▶ **EXTRACTED ENTRIES**:

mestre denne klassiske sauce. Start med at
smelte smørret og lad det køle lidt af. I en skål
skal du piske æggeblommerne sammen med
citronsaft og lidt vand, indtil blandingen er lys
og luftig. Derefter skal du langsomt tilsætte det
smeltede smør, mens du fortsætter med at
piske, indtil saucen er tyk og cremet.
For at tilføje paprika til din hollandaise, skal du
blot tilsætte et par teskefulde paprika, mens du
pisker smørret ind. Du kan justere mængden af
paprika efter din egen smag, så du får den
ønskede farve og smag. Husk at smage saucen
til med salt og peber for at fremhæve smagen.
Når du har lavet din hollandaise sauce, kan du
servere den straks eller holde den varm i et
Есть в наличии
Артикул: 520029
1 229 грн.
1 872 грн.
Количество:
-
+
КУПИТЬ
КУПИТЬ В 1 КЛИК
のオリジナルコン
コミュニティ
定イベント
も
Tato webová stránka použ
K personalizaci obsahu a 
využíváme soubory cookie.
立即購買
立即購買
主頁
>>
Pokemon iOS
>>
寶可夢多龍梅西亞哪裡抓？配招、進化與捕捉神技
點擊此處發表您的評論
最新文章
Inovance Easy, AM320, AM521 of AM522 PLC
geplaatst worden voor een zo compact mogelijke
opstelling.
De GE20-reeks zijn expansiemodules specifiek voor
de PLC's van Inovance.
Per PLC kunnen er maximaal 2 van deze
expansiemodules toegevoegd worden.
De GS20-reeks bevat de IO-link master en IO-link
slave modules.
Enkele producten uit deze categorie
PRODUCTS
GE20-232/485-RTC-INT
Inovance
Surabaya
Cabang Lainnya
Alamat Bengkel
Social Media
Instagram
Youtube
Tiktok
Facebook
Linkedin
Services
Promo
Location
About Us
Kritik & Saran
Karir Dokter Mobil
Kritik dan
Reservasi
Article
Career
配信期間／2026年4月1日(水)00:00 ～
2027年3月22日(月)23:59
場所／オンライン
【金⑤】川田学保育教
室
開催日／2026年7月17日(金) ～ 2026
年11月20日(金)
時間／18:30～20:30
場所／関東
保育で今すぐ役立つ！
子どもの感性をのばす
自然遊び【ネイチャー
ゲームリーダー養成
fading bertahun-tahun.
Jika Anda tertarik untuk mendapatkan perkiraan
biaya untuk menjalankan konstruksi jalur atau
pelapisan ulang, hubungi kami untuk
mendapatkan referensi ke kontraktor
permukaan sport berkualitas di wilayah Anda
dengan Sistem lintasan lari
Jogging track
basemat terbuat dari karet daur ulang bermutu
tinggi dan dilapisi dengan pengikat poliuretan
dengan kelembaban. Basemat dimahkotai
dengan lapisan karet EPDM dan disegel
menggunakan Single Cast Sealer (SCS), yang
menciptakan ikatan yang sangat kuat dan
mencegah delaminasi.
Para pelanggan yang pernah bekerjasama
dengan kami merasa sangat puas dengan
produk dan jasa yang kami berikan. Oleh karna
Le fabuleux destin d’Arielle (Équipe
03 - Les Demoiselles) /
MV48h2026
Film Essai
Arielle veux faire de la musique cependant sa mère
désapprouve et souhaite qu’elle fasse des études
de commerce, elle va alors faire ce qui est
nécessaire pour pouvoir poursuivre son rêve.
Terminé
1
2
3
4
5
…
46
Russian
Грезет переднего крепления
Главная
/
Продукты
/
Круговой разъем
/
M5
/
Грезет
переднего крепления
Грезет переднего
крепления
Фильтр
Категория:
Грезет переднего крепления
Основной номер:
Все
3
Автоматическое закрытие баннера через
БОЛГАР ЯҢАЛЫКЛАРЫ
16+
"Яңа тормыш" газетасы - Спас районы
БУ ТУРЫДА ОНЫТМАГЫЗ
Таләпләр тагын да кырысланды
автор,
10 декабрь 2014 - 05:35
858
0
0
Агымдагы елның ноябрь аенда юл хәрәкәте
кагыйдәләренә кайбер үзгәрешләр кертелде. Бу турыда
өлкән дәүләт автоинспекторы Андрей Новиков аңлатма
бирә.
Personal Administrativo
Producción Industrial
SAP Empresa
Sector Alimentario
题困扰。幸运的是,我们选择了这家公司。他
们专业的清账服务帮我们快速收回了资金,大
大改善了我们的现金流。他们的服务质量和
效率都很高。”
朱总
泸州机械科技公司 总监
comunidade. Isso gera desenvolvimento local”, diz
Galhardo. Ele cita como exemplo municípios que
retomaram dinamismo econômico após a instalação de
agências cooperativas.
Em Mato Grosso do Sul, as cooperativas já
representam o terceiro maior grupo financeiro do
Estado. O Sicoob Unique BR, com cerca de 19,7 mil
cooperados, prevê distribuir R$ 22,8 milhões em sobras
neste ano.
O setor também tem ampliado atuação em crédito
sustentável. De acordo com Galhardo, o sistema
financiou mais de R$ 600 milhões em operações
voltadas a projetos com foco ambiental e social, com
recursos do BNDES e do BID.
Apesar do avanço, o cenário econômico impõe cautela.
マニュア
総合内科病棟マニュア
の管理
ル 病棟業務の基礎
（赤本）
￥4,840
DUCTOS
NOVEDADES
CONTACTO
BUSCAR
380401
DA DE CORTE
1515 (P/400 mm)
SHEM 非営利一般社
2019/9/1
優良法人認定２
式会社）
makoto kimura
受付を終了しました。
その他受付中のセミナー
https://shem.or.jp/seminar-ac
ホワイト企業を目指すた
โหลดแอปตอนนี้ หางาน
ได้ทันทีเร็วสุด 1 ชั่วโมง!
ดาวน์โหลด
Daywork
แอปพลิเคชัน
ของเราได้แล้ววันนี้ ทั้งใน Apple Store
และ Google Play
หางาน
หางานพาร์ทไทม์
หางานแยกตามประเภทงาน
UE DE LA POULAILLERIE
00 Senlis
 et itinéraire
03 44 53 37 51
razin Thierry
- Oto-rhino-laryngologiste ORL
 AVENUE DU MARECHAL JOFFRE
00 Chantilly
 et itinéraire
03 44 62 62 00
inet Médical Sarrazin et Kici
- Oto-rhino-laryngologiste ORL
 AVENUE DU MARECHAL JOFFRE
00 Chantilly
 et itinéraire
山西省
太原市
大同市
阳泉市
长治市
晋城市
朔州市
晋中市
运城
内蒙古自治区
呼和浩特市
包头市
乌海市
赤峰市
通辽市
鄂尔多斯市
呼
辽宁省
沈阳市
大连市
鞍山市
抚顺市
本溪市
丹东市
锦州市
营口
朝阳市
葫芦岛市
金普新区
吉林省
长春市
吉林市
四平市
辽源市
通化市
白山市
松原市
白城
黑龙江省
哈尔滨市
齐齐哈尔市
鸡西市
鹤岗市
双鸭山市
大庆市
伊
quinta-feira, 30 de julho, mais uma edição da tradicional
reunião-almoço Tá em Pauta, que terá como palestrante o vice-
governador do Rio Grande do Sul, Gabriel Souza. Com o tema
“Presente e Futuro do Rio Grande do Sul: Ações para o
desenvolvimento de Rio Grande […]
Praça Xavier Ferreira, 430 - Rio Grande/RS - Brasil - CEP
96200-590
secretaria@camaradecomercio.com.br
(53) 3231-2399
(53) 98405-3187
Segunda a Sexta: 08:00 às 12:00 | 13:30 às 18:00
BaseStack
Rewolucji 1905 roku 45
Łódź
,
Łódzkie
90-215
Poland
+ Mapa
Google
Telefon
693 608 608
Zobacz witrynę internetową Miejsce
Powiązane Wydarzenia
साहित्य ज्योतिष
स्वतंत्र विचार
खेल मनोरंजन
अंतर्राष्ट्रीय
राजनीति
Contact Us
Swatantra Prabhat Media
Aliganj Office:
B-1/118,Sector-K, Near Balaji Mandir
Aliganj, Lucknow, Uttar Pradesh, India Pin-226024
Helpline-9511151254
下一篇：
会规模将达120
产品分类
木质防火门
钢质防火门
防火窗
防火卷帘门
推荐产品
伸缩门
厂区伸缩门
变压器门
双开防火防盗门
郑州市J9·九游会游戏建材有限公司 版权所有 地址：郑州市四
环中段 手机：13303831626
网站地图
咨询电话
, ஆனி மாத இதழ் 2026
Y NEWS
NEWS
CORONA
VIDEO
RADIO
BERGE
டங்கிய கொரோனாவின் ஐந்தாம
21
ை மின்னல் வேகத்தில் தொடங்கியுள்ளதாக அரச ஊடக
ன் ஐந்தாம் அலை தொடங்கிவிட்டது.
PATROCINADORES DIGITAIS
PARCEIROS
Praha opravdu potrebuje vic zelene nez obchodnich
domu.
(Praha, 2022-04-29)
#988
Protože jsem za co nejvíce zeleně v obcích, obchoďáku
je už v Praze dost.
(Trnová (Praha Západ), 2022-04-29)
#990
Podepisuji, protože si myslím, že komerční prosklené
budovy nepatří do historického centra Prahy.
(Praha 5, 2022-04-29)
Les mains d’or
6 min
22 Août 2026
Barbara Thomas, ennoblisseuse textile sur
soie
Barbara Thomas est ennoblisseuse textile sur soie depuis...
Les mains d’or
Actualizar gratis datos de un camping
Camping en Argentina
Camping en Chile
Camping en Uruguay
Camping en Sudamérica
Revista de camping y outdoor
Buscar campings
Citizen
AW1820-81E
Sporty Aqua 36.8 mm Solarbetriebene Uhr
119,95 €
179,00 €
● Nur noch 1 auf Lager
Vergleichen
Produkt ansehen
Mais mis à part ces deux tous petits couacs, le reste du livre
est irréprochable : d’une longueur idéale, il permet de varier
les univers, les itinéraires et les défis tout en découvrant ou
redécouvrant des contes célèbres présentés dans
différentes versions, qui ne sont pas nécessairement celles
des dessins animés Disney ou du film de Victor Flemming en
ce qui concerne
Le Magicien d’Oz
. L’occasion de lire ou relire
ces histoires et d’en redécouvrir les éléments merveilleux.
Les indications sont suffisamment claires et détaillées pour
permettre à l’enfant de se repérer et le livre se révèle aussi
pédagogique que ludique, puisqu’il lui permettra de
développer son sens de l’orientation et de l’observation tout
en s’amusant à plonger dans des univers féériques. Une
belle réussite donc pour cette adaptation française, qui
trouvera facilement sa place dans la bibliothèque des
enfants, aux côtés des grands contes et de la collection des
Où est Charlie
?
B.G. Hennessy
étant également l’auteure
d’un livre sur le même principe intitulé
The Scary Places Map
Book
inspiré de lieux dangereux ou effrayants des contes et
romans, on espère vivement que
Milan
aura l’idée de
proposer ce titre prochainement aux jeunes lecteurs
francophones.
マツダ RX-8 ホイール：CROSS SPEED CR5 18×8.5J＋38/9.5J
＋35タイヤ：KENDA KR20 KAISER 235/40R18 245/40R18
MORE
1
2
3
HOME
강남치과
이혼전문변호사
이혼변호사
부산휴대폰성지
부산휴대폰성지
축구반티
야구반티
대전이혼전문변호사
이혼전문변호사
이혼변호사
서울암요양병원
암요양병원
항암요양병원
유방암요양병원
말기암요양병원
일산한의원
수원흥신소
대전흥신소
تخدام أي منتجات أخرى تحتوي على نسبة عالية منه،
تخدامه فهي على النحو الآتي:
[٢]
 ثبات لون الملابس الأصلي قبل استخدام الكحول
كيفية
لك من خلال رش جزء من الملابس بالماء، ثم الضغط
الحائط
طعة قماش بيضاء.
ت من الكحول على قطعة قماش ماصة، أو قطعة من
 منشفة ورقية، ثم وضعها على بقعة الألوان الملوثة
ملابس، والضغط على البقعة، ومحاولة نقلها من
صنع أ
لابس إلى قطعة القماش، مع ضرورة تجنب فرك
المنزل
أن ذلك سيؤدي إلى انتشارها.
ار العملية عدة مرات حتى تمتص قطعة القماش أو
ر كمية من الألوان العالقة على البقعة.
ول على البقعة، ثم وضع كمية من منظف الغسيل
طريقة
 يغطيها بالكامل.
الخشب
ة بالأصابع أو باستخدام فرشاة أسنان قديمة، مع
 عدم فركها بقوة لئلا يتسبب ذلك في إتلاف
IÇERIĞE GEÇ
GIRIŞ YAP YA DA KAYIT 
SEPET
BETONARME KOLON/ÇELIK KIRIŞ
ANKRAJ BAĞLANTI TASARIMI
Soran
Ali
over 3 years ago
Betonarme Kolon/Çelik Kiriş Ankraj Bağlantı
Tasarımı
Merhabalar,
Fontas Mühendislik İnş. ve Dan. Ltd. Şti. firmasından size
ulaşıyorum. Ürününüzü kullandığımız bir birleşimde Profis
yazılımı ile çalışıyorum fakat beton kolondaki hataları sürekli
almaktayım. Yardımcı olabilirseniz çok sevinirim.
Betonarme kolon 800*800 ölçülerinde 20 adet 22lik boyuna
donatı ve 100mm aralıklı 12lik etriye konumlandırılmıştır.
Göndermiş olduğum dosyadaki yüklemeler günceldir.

▶ **WHAT IS NEEDED**:
Scan the listing above for the line that has "ثبات لون الملابس الأصلي قبل استخدام الكحول", then copy exactly from that line through the line that has "أن ذلك سيؤدي إلى انتشارها.".

▶ **EXERCISE SOLUTION**:
 ثبات لون الملابس الأصلي قبل استخدام الكحول
كيفية
لك من خلال رش جزء من الملابس بالماء، ثم الضغط
الحائط
طعة قماش بيضاء.
ت من الكحول على قطعة قماش ماصة، أو قطعة من
 منشفة ورقية، ثم وضعها على بقعة الألوان الملوثة
ملابس، والضغط على البقعة، ومحاولة نقلها من
صنع أ
لابس إلى قطعة القماش، مع ضرورة تجنب فرك
المنزل
أن ذلك سيؤدي إلى انتشارها.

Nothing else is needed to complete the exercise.